- _STUDY MATERIAL_
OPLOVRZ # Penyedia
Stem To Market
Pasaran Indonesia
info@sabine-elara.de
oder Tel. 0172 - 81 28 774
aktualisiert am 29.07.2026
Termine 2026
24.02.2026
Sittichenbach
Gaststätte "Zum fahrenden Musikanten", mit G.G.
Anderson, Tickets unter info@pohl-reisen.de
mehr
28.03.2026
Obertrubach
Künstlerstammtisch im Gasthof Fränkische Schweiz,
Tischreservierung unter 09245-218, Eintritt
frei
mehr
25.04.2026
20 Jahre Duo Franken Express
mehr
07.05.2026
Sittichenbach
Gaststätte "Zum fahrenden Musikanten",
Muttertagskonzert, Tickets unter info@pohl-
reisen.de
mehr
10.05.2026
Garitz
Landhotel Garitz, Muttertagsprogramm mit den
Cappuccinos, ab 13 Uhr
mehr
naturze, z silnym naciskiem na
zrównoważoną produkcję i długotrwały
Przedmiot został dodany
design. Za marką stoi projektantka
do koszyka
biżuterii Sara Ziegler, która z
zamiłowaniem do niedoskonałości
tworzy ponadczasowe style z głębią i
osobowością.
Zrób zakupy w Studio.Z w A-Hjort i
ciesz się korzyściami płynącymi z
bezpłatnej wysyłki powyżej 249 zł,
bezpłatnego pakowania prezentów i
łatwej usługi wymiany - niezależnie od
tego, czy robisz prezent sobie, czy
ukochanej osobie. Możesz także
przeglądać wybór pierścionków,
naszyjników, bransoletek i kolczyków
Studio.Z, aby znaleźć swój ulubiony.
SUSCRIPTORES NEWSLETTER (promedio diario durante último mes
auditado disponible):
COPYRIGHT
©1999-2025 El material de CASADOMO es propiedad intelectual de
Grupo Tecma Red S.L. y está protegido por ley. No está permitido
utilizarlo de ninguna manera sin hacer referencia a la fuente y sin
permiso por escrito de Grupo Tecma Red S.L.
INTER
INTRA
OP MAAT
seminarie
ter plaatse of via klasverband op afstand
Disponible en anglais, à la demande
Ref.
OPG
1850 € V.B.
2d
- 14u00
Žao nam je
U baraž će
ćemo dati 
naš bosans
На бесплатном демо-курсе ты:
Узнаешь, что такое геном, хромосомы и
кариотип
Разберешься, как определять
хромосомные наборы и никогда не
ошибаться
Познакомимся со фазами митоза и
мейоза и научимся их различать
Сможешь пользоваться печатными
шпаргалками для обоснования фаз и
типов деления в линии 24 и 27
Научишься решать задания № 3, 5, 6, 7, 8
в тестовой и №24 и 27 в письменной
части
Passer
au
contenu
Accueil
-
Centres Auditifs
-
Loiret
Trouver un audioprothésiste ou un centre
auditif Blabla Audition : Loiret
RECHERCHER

- _WHAT THE TASK REQUIRES_
Pull out every line of the records above that contains the word "unter", and copy each one in full.

- _SOLUTION BELOW_
Anderson, Tickets unter info@pohl-reisen.de
Tischreservierung unter 09245-218, Eintritt
Muttertagskonzert, Tickets unter info@pohl-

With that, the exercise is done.